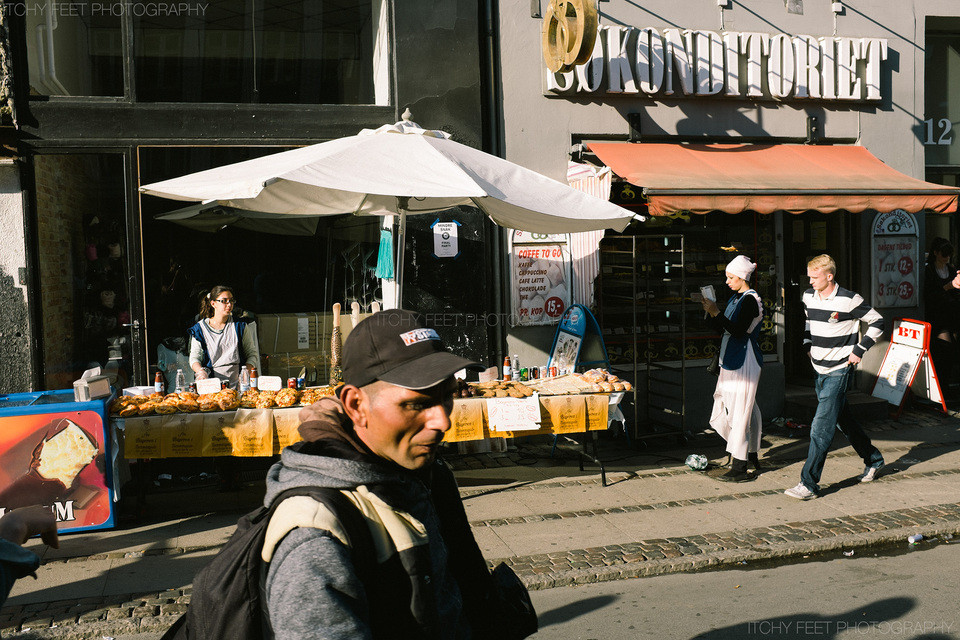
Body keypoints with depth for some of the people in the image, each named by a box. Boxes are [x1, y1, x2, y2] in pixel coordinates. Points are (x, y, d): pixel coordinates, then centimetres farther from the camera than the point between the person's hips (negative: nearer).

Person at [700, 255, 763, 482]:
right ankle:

## Work to be completed
List every line above that contains the word "with". Case counts, so only count a match when its capitalization is the same.

## Problem solution
Body keypoints with depth for some of the people in the image, each named by a box. Boxes are [x1, y1, x2, y2] in pixel coordinates. Points are (x, y, d): pixel coordinates, then centimetres farther from the camera than the point between the person's hips (negative: nearer).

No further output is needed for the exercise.